Fast schon flehentlich versucht Merkel den Abgeordneten deutlich zu machen, dass man doch schon sehr weit gekommen sei bei der Bewältigung der Flüchtlingskrise. Fünf von sieben Punkten des europäischen Migrationskonzeptes seien Konsens, und auch beim Gipfel werde es weitere Fortschritte gebe. Die Flüchtlingszahlen in der Ägäis seien seit 2015 um 97 Prozent, im Mittelmeer um 77 Prozent gesunken. Immer wieder gibt es Zwischenrufe von der AfD, auf die die Kanzlerin kaum reagiert. „Mein Gott“, sagt sie einmal spöttisch. Ihre Ansprache richtet sich an die eigenen Leute, vor allem an die CSU. Für die ist wohl auch jene Passage gedacht, in der sie den Mordfall Susanna und andere Asylskandale aufgreift. „Das sind Zustände, mit denen wir uns nicht abfinden können“, ruft Merkel aus und ergänzt: „Der Bundesinnenminister hat die Punkte, wo es Handlungsbedarf gibt, richtigerweise zusammengestellt.“ Sie meint Seehofers „Masterplan Migration“, den freilich im Parlament keiner kennt.

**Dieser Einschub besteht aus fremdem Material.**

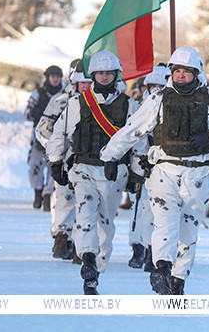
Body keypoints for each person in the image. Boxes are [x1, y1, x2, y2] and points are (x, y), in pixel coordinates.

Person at [99, 47, 209, 295]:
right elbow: (132, 129)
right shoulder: (157, 99)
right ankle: (162, 268)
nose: (181, 75)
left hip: (199, 175)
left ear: (196, 73)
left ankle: (179, 279)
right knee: (164, 223)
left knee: (188, 230)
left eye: (187, 71)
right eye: (177, 71)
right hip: (164, 170)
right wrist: (110, 156)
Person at [46, 51, 139, 294]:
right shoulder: (77, 103)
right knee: (85, 215)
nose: (104, 77)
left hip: (114, 174)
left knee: (105, 224)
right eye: (100, 73)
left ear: (116, 75)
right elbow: (59, 133)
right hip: (83, 169)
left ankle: (97, 266)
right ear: (93, 75)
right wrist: (55, 162)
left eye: (109, 73)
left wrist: (137, 174)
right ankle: (87, 260)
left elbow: (139, 141)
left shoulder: (129, 105)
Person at [35, 59, 90, 262]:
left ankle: (81, 246)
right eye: (83, 82)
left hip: (92, 161)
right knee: (64, 199)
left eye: (90, 82)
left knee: (88, 203)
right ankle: (61, 238)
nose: (86, 86)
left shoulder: (102, 103)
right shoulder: (61, 101)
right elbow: (43, 128)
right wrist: (57, 150)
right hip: (66, 160)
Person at [125, 64, 170, 271]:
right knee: (139, 208)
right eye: (152, 86)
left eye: (160, 86)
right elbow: (133, 137)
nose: (155, 90)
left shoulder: (172, 108)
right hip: (142, 165)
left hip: (165, 166)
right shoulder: (139, 108)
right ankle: (138, 247)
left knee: (159, 211)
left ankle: (154, 250)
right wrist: (136, 166)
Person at [25, 65, 65, 210]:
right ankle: (38, 192)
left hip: (58, 136)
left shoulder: (64, 95)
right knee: (34, 167)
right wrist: (38, 113)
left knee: (54, 168)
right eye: (53, 76)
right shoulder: (38, 93)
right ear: (47, 77)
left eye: (58, 77)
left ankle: (48, 195)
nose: (55, 79)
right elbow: (27, 114)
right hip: (39, 137)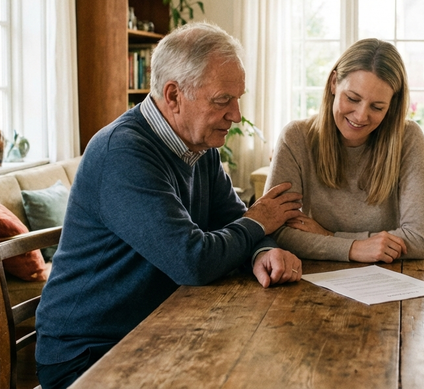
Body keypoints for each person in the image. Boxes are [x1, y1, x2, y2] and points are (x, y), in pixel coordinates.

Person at [35, 22, 304, 389]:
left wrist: (263, 251)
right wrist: (260, 223)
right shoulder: (124, 152)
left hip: (157, 326)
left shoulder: (199, 144)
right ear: (174, 95)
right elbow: (191, 260)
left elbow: (234, 219)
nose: (236, 115)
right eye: (223, 100)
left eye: (238, 98)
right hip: (89, 352)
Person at [266, 38, 424, 262]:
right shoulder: (296, 138)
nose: (360, 116)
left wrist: (331, 237)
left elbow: (420, 240)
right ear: (334, 82)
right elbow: (276, 232)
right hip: (318, 278)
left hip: (389, 278)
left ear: (392, 105)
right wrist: (354, 249)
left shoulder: (408, 138)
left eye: (377, 107)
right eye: (352, 98)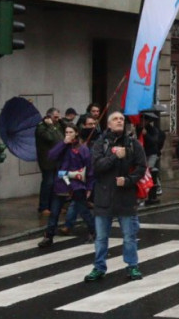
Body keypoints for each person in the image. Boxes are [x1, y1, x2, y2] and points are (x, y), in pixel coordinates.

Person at [85, 111, 146, 282]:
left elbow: (142, 168)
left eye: (121, 119)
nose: (119, 121)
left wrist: (128, 180)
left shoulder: (133, 144)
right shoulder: (100, 143)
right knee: (101, 237)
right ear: (109, 124)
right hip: (103, 196)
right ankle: (99, 267)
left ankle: (132, 266)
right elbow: (96, 166)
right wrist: (114, 156)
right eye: (115, 119)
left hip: (125, 197)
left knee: (129, 236)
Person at [39, 123, 95, 247]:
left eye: (70, 132)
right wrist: (63, 143)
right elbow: (51, 156)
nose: (68, 135)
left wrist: (89, 187)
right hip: (61, 183)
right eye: (66, 132)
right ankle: (48, 236)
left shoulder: (82, 149)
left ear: (76, 133)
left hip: (76, 184)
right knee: (54, 212)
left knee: (83, 210)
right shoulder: (62, 146)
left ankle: (93, 231)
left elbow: (89, 169)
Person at [35, 107, 64, 216]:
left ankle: (54, 206)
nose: (57, 119)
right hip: (47, 160)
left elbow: (62, 137)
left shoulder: (58, 125)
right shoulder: (41, 128)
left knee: (56, 184)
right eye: (55, 117)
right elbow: (52, 139)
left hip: (57, 159)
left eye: (58, 117)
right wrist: (50, 126)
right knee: (48, 183)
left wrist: (61, 121)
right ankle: (44, 206)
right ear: (49, 117)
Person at [137, 112, 166, 205]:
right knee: (142, 172)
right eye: (140, 120)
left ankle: (157, 187)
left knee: (149, 170)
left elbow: (154, 141)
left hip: (152, 153)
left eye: (143, 120)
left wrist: (146, 135)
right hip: (142, 153)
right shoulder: (138, 128)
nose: (141, 122)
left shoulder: (153, 129)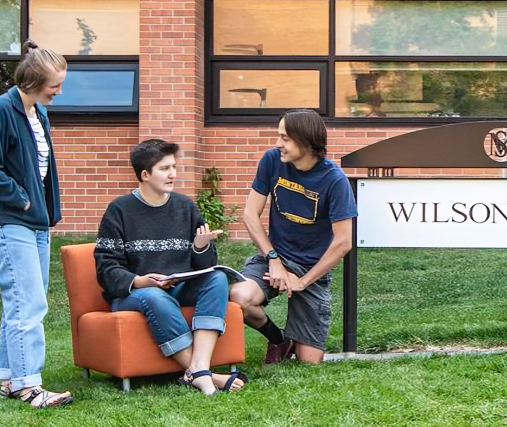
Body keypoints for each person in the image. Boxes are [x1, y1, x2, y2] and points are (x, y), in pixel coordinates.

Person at [94, 139, 247, 395]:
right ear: (144, 174)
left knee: (218, 279)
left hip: (177, 286)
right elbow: (106, 267)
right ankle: (202, 374)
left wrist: (200, 247)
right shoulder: (119, 210)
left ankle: (199, 368)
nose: (173, 174)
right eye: (164, 168)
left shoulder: (186, 207)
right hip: (135, 294)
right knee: (155, 296)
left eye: (174, 167)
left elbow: (205, 267)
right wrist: (141, 281)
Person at [0, 41, 73, 408]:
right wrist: (22, 198)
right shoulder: (1, 109)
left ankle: (9, 379)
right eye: (54, 86)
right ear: (32, 81)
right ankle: (29, 385)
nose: (59, 92)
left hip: (36, 224)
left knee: (21, 303)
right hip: (8, 222)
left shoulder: (38, 112)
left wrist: (44, 210)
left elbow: (42, 171)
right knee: (28, 305)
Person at [230, 109, 356, 364]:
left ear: (306, 141)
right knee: (238, 297)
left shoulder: (334, 180)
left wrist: (302, 281)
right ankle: (279, 339)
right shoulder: (272, 160)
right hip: (274, 259)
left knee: (309, 361)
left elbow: (343, 242)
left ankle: (298, 342)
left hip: (312, 268)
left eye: (285, 138)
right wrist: (274, 260)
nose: (278, 144)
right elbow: (250, 215)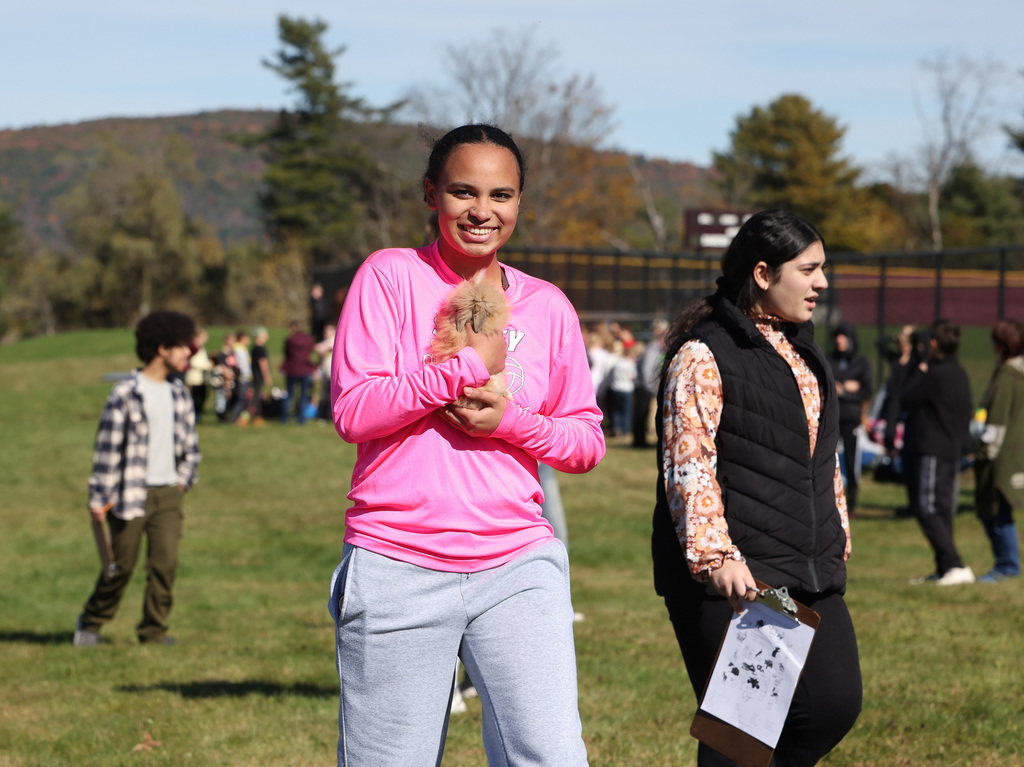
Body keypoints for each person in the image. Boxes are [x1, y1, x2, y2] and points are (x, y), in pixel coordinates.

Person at [329, 123, 604, 766]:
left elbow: (586, 441)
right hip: (398, 562)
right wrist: (456, 372)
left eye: (501, 195)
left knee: (552, 756)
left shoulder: (549, 306)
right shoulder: (388, 276)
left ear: (518, 203)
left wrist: (509, 422)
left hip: (517, 565)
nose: (483, 211)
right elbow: (352, 410)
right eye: (463, 192)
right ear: (431, 194)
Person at [651, 209, 861, 766]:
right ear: (764, 274)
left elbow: (823, 454)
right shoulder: (705, 354)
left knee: (834, 704)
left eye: (824, 269)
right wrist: (715, 556)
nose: (822, 282)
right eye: (809, 269)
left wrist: (836, 525)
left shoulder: (803, 350)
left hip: (808, 564)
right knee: (744, 733)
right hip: (741, 577)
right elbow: (687, 461)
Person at [73, 310, 201, 647]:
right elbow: (107, 451)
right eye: (182, 346)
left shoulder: (180, 395)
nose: (188, 352)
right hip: (129, 495)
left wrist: (183, 480)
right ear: (162, 348)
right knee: (120, 566)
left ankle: (153, 631)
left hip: (168, 495)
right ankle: (90, 622)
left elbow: (191, 447)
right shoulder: (124, 393)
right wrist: (98, 499)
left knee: (165, 565)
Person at [902, 319, 975, 586]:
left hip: (933, 449)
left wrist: (919, 369)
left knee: (928, 507)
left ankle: (955, 564)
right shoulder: (960, 372)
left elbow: (907, 398)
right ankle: (945, 567)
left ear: (933, 344)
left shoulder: (935, 374)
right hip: (951, 449)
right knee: (942, 509)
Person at [973, 319, 1024, 582]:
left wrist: (983, 452)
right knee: (1001, 508)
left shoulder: (1007, 375)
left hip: (1001, 454)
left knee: (996, 508)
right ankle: (1007, 563)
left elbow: (998, 421)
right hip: (1016, 451)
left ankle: (1007, 565)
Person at [826, 322, 873, 515]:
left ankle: (852, 502)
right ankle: (828, 499)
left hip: (851, 419)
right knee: (828, 459)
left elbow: (866, 391)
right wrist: (845, 388)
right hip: (832, 418)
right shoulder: (829, 360)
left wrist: (844, 391)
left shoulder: (861, 363)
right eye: (837, 336)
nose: (839, 340)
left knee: (852, 461)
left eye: (843, 336)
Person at [633, 318, 667, 448]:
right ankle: (639, 441)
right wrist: (650, 385)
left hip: (645, 386)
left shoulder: (655, 348)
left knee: (644, 414)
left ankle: (641, 440)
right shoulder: (653, 348)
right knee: (641, 414)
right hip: (644, 386)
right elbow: (647, 369)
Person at [281, 320, 317, 425]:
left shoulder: (289, 340)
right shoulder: (309, 339)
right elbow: (311, 351)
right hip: (305, 369)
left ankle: (284, 417)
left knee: (290, 394)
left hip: (292, 369)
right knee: (304, 395)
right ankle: (302, 418)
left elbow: (286, 354)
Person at [184, 327, 213, 423]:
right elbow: (191, 362)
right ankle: (192, 417)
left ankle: (198, 417)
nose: (205, 338)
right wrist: (206, 366)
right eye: (204, 336)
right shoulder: (192, 347)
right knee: (193, 399)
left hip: (203, 378)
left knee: (202, 398)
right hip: (193, 378)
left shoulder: (201, 347)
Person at [250, 326, 273, 427]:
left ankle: (258, 416)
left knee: (257, 395)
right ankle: (248, 416)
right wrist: (267, 376)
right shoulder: (260, 348)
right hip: (258, 375)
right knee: (255, 396)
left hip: (255, 374)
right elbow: (263, 362)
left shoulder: (255, 347)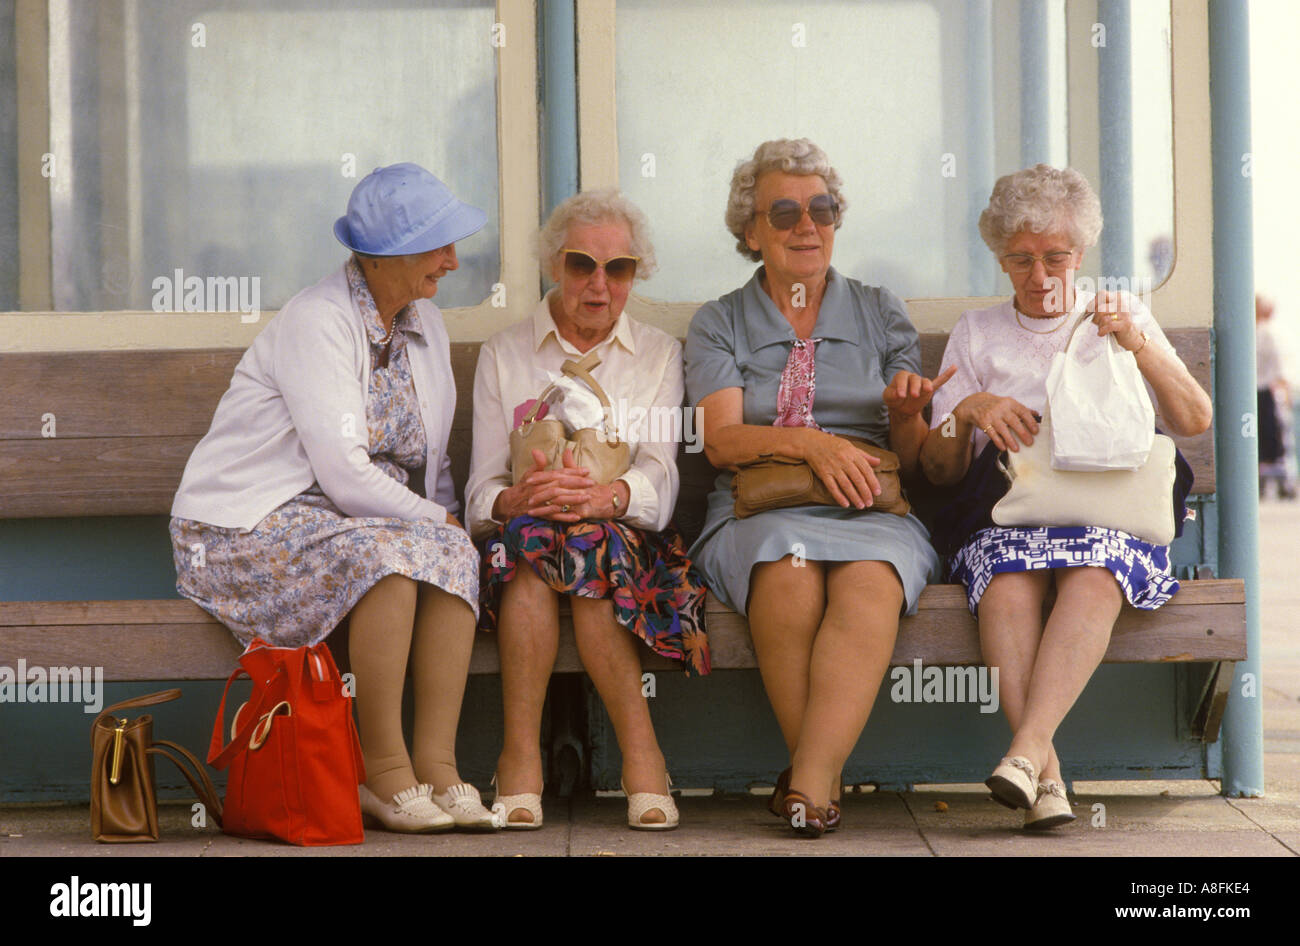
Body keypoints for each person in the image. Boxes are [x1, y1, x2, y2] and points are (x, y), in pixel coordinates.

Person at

Seehofer hört das Lob nicht, alles Werben ist vergeblich. Die CSUler im Saal bleiben stumm wie Fische. Sie ernten dafür eine geballte Ladung Häme und Wut von der Opposition. „Sie wollen Merkel weghaben“, ruft die Grüne Katrin Göring-Eckardt direkt in Richtung Dobrindt, als sei sie die Schutzpatronin der Kanzlerin. Und dann hört man von ihr noch erzieherische Sätze wie „Schreiben Sie sich das hinter die Ohren“ und „Besinnen Sie sich“. Sahra Wagenknecht von den Linken fragt die Christsozialen: „Nehmen sie überhaupt noch war, dass es eine Welt außerhalb von Bayern gibt?“ und FDP-Mann Christian Lindner zieht den Vergleich mit dem Brexit. „Aus höchsten Staatsämtern heraus die Stimmung anheizen, das ist die Methode (des früherem britischen Premiers) Cameron.“ Der wollte bekanntlich nicht, dass es so ausgeht, wie es ausgegangen ist. Aber was will Seehofer?